Mais des monnaies alternatives s’invitent sur le marché et dérangent les Etats. Opposé au Libra de Facebook, Bruno Le Maire s’insurge : « Personne ne peut accepter que des multinationales qui ont plus d’un milliard d’utilisateurs se transforment en Etats privés. Et se dotent d’une monnaie capable de concurrencer les devises souveraines… ». Les Etats soutiennent qu’eux seuls sont capables d’assurer la sécurité monétaire. Un argument fallacieux après que Kenneth Rogoff a dénombré entre 1975 et 2006 pas moins de 71 pays ayant fait défaut sur leurs dettes souveraines. Certes il faut sans doute des mécanismes pour éviter les risques de blanchiment ou de financement du terrorisme. Mais la seule raison de ce monopole est la volonté de garder un moyen de créer de l’argent facile et de se refinancer à vil prix. L’ancien chef économiste du FMI en fait même une doctrine pour encourager les gouvernements à augmenter leurs dépenses budgétaires quand les taux d’intérêt sont si bas qu’il n’y a plus rien à attendre d’une politique monétaire.
L’argent facile favorise le retour du keynésianisme. Mais l’inflation budgétaire nuit à l’économie qu’elle ne sert, le cas échéant, qu’à court terme tandis qu’elle détruit à long terme les ressorts des individus gavés d’argent public inefficace et complaisant.
Les taux négatifs n’ont pas plus de rationalité que n’en avait le Madoff. C’est une nouvelle forme de pyramide de Ponzi. Ils favorisent les mauvais placements et créent des bulles qui éclateront un jour. On y trouvera bien entendu des subterfuges incertains mais ils ne seront pas meilleurs que ceux qu’ont utilisé les rois d’Occident en faisant appel aux juifs pour contourné l’interdiction par l’Eglise de l’intérêt ou que ceux qui se pratiquent encore en droit islamique pour les mêmes raisons. Car l’intérêt est le prix normal de la dépossession acceptée au profit d’un autre, du risque pris de ne pas être remboursé et de la perte de chance de le faire soi-même profiter.

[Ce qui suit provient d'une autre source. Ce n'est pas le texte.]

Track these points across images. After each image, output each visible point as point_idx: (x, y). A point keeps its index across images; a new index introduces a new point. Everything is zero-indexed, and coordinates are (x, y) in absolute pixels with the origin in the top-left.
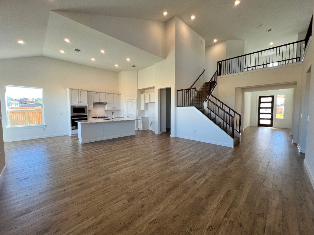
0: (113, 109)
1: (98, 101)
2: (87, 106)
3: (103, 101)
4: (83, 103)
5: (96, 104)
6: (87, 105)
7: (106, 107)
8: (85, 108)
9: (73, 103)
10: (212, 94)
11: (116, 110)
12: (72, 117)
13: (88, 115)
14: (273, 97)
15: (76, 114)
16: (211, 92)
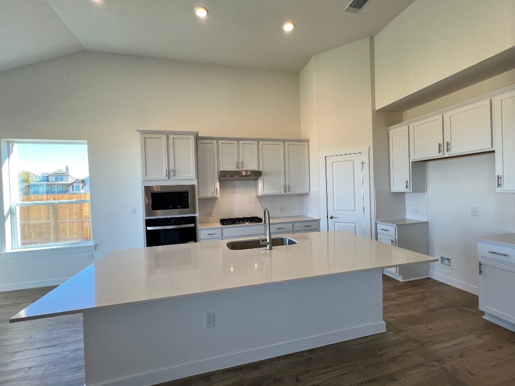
0: (282, 191)
1: (233, 168)
2: (193, 186)
3: (251, 166)
4: (180, 177)
5: (228, 178)
6: (195, 183)
7: (262, 188)
8: (187, 193)
9: (150, 177)
11: (294, 195)
12: (148, 223)
13: (197, 215)
15: (160, 214)
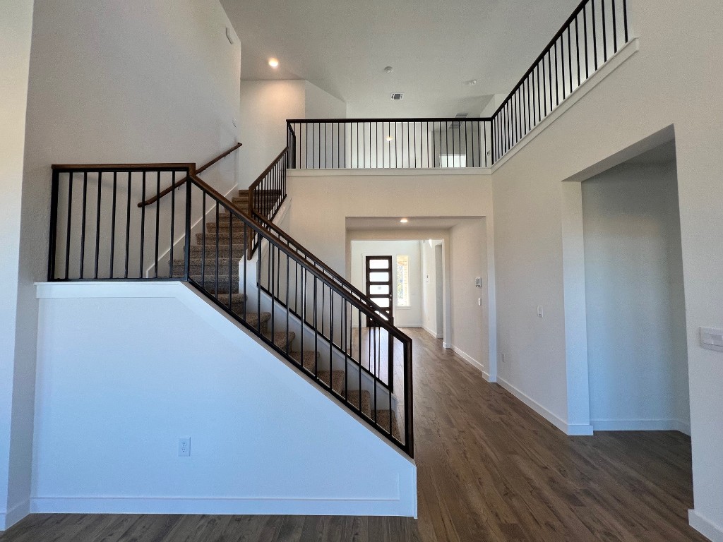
10: (275, 222)
14: (389, 258)
16: (274, 215)
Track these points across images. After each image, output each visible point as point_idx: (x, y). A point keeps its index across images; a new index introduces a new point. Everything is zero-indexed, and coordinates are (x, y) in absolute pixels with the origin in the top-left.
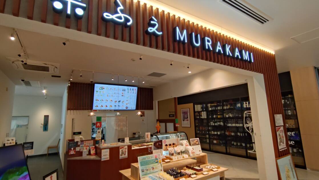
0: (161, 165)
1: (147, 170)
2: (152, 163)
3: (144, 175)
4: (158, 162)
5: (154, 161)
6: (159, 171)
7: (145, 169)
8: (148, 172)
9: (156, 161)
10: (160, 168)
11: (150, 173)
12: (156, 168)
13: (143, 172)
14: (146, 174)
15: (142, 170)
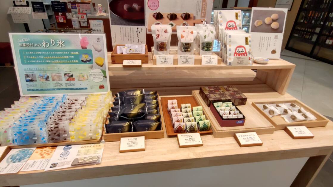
0: (104, 72)
1: (47, 79)
2: (69, 62)
3: (34, 90)
4: (90, 61)
5: (76, 57)
6: (92, 87)
7: (37, 74)
8: (51, 84)
9: (85, 57)
10: (99, 80)
11: (59, 89)
12: (82, 78)
13: (31, 81)
14: (42, 90)
15: (27, 76)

Le monopole de l’argent brouille le prix de l’argent et le jeu du marché et il corrompt les valeurs. L’argent n’est qu’un moyen de paiement pour tous et il y a toujours danger quand le souverain en fait l’instrument de sa seule politique. C’est un détournement de confiance qui nuit à l’argent lui-même tant celui-ci ne repose plus que jamais que sur la confiance. La concurrence de nouvelles monnaies privées doit à cet égard être considérée comme une belle opportunité d’obliger les monnaies publiques à se repenser pour retrouver leur crédit.